▶ **Provided material**
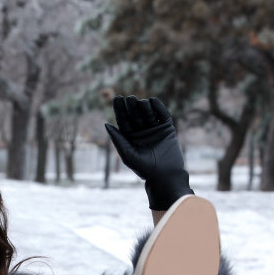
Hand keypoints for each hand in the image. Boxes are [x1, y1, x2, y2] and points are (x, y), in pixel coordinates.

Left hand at [105, 95, 194, 210]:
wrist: (166, 175)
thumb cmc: (145, 169)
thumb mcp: (128, 155)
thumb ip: (118, 140)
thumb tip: (106, 124)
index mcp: (130, 136)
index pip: (123, 119)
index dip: (119, 109)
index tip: (117, 98)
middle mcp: (141, 131)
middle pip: (135, 113)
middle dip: (132, 106)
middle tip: (130, 99)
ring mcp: (154, 128)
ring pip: (148, 112)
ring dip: (144, 105)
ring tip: (141, 103)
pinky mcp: (166, 128)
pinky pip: (162, 114)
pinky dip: (158, 107)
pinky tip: (152, 101)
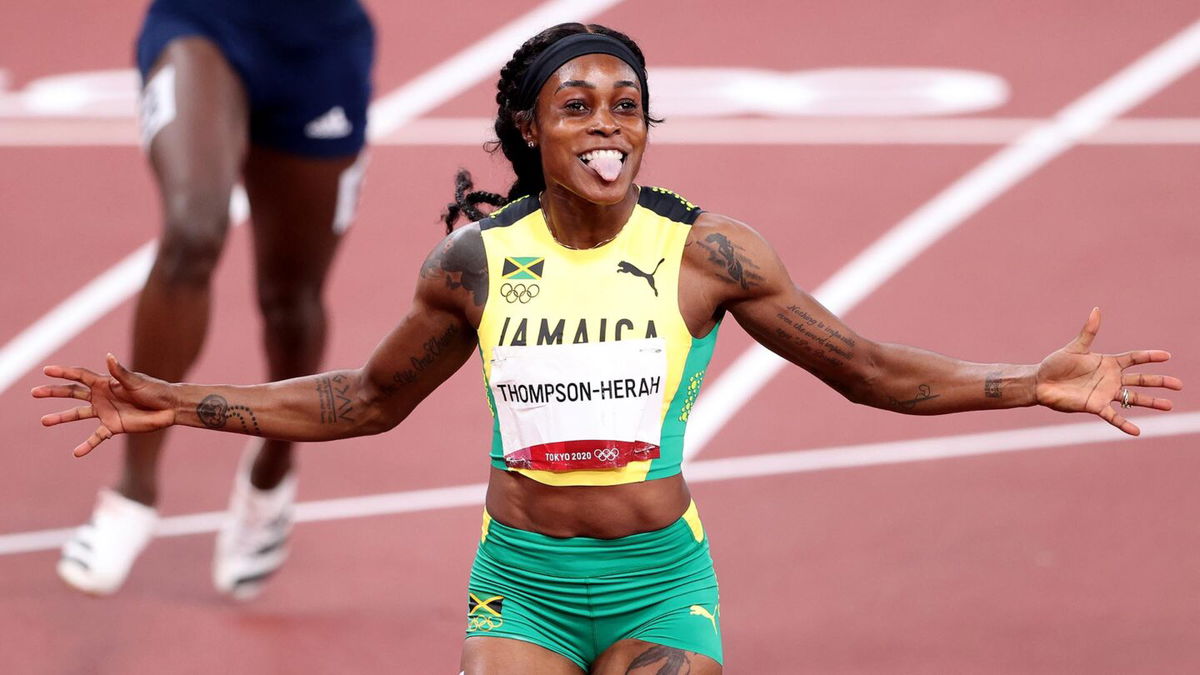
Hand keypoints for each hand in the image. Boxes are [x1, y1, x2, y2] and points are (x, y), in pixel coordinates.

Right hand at [32, 354, 177, 456]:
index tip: (46, 370)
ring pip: (78, 415)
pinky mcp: (113, 427)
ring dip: (61, 417)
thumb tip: (109, 357)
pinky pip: (96, 437)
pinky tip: (76, 453)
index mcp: (106, 383)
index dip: (64, 372)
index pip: (80, 376)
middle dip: (54, 392)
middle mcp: (102, 396)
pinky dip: (87, 445)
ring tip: (44, 420)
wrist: (169, 408)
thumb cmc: (155, 390)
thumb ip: (120, 372)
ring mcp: (105, 412)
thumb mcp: (137, 381)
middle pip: (73, 393)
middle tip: (35, 392)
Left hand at [1035, 308, 1182, 434]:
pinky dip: (1124, 424)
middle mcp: (1110, 379)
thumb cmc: (1056, 364)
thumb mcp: (1075, 347)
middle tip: (1178, 385)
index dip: (1149, 357)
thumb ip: (1089, 331)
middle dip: (1159, 381)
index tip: (1167, 356)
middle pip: (1140, 380)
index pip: (1134, 358)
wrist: (1040, 383)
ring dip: (1151, 402)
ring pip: (1133, 398)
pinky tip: (1137, 431)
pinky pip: (1113, 416)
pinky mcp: (1095, 406)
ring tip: (1169, 406)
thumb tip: (1096, 310)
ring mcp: (1105, 393)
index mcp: (1107, 363)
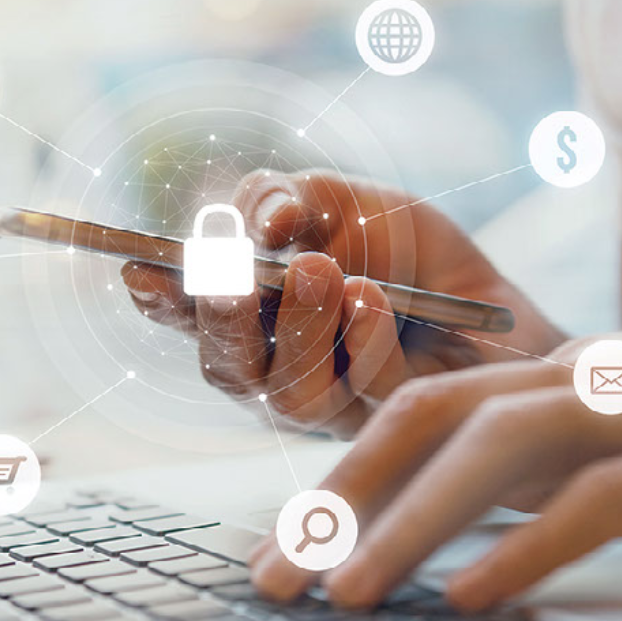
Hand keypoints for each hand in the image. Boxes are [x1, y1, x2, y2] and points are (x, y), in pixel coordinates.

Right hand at [122, 170, 562, 436]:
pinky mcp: (390, 420)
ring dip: (300, 329)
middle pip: (229, 371)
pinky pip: (367, 394)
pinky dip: (364, 340)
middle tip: (232, 276)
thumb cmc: (400, 247)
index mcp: (255, 319)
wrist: (483, 295)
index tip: (138, 270)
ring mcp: (333, 404)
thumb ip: (284, 200)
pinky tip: (370, 299)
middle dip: (223, 323)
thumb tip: (259, 222)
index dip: (163, 300)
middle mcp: (280, 369)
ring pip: (292, 394)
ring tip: (320, 271)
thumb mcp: (337, 200)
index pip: (194, 318)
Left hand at [249, 330, 621, 610]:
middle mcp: (574, 379)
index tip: (284, 551)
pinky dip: (529, 541)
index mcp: (535, 381)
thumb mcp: (568, 459)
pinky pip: (599, 493)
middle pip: (433, 414)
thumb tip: (400, 538)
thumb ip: (501, 482)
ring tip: (349, 593)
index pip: (415, 414)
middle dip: (345, 494)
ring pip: (499, 439)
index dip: (341, 477)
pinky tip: (468, 596)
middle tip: (277, 581)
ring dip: (413, 519)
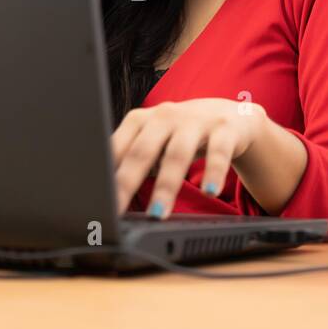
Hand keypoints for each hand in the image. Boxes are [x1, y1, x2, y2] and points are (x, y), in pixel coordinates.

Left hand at [111, 98, 266, 217]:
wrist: (230, 115)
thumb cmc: (182, 134)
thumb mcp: (154, 142)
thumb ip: (133, 161)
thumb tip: (108, 197)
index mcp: (141, 120)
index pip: (117, 148)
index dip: (105, 175)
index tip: (97, 200)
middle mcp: (165, 116)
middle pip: (143, 150)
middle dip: (127, 181)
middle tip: (116, 209)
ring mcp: (196, 121)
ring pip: (178, 153)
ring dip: (166, 185)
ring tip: (157, 213)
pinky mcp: (225, 129)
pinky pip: (219, 152)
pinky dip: (213, 173)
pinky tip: (208, 192)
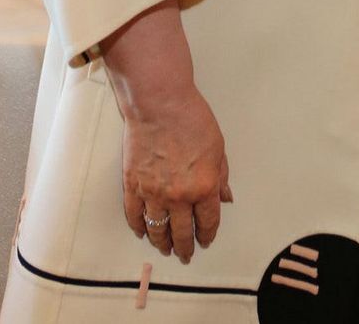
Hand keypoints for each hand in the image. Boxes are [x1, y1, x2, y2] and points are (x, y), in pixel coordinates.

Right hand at [121, 84, 232, 263]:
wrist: (159, 104)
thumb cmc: (193, 119)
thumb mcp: (218, 147)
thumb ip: (222, 175)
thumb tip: (225, 198)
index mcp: (204, 187)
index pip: (207, 221)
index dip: (207, 234)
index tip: (206, 240)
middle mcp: (179, 197)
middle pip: (182, 232)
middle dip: (185, 246)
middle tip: (185, 254)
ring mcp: (153, 193)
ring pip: (157, 230)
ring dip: (162, 243)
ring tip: (165, 249)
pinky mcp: (133, 186)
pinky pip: (135, 215)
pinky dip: (139, 227)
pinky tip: (143, 232)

▶ **Assignment**
Give back the listing exactly, without a single picture.

▶ **Exercise result**
Hand keypoints for each hand in the image. Boxes are [x1, y1, x2, y2] and points are (x, y), in pixel coordinates.

Left hand at [105, 95, 194, 210]:
wrist: (166, 175)
thumb cmc: (145, 169)
thumb mcp: (128, 155)
thumb ip: (118, 140)
thumb tip: (106, 124)
index mcp: (130, 136)
index pip: (123, 119)
index dip: (119, 109)
index tip: (117, 98)
middle mcp: (141, 131)
middle pip: (135, 113)
middle dip: (132, 106)
middle tip: (130, 99)
ring mcp: (154, 128)
ring pip: (148, 112)
ring dip: (144, 105)
ring tip: (141, 103)
pinky mcp: (166, 128)
pinky pip: (162, 114)
pinky dip: (158, 107)
pinky tip: (152, 101)
Hand keypoints for each hand in the image. Boxes are [x1, y1, x2, y2] and points are (x, y), in pixel coordinates.

Right hand at [32, 354, 177, 456]:
index tip: (46, 370)
ring pip: (78, 415)
pinky mcp: (113, 427)
ring dip: (61, 417)
thumb tip: (109, 357)
pinky pip: (96, 437)
pinky tip: (76, 453)
index mcp: (106, 383)
index dip: (64, 372)
index pip: (80, 376)
middle dip: (54, 392)
middle mcp: (102, 396)
pinky dip: (87, 445)
ring tip: (44, 420)
wrist: (169, 408)
thumb cmc: (155, 390)
thumb ip: (120, 372)
ring mcp: (105, 412)
thumb mcp: (137, 381)
middle pip: (73, 393)
middle tip: (35, 392)
Left hand at [1035, 308, 1182, 434]:
pinky dip: (1124, 424)
middle mcp: (1110, 379)
thumb cmc: (1056, 364)
thumb mcp: (1075, 347)
middle tip: (1178, 385)
index dip: (1149, 357)
thumb ip: (1089, 331)
middle dip: (1159, 381)
index tip: (1167, 356)
middle pip: (1140, 380)
index pip: (1134, 358)
wrist: (1040, 383)
ring dip: (1151, 402)
ring pip: (1133, 398)
pinky tip: (1137, 431)
pinky pip: (1113, 416)
pinky mcp: (1095, 406)
ring tip: (1169, 406)
thumb tip: (1096, 310)
ring mcp: (1105, 393)
index mcp: (1107, 363)
Hand keypoints for each hand in the image. Boxes are [x1, y1, x2, y2] and points are (x, y), in pixel coordinates.

Right hand at [122, 170, 562, 436]:
pinky mcp: (390, 420)
ring dip: (300, 329)
middle pip: (229, 371)
pinky pip: (367, 394)
pinky dip: (364, 340)
middle tip: (232, 276)
thumb cmc: (400, 247)
index mcp: (255, 319)
wrist: (483, 295)
index tip: (138, 270)
ring mcp: (333, 404)
thumb ip: (284, 200)
pinky tip: (370, 299)
middle dip: (223, 323)
thumb tip: (259, 222)
index dip: (163, 300)
middle mcp: (280, 369)
ring pip: (292, 394)
ring tip: (320, 271)
thumb mcp: (337, 200)
index pip: (194, 318)
Left hand at [249, 330, 621, 610]:
middle mcp: (574, 379)
index tip: (284, 551)
pinky dip: (529, 541)
index mcp: (535, 381)
thumb mcp: (568, 459)
pinky pip: (599, 493)
middle pip: (433, 414)
thumb tip: (400, 538)
thumb ip: (501, 482)
ring tip: (349, 593)
index pip: (415, 414)
middle dip: (345, 494)
ring pip: (499, 439)
index dip: (341, 477)
pinky tip: (468, 596)
middle tip: (277, 581)
ring dip: (413, 519)
Hand keypoints for each hand in the image. Boxes are [x1, y1, x2, y2] and points are (x, y), in pixel coordinates.

Left hand at [111, 98, 266, 217]:
wrist: (230, 115)
thumb cmc: (182, 134)
thumb mcp: (154, 142)
thumb ip: (133, 161)
thumb tip: (108, 197)
index mcp: (141, 120)
index pip: (117, 148)
index dip: (105, 175)
index tip: (97, 200)
middle mcp: (165, 116)
middle pip: (143, 150)
middle dip: (127, 181)
middle tip: (116, 209)
ring mcp: (196, 121)
ring pip: (178, 153)
ring dip: (166, 185)
ring tip: (157, 213)
pinky mcp: (225, 129)
pinky pip: (219, 152)
pinky dip: (213, 173)
pinky tip: (208, 192)
Hand keypoints for each hand in the image. Boxes are [x1, y1, x2, y2] and points are (x, y), in pixel coordinates.

Right hand at [121, 84, 232, 263]:
wrist: (159, 104)
thumb cmc: (193, 119)
thumb mcp: (218, 147)
thumb ip: (222, 175)
thumb tip: (225, 198)
index mcp: (204, 187)
index pip: (207, 221)
index dip: (207, 234)
index tip: (206, 240)
middle mcp: (179, 197)
middle pip: (182, 232)
middle dip: (185, 246)
middle tip: (185, 254)
ring mcp: (153, 193)
ring pip: (157, 230)
ring dip: (162, 243)
ring tip: (165, 249)
pinky mcp: (133, 186)
pinky pip: (135, 215)
pinky dip: (139, 227)
pinky tip: (143, 232)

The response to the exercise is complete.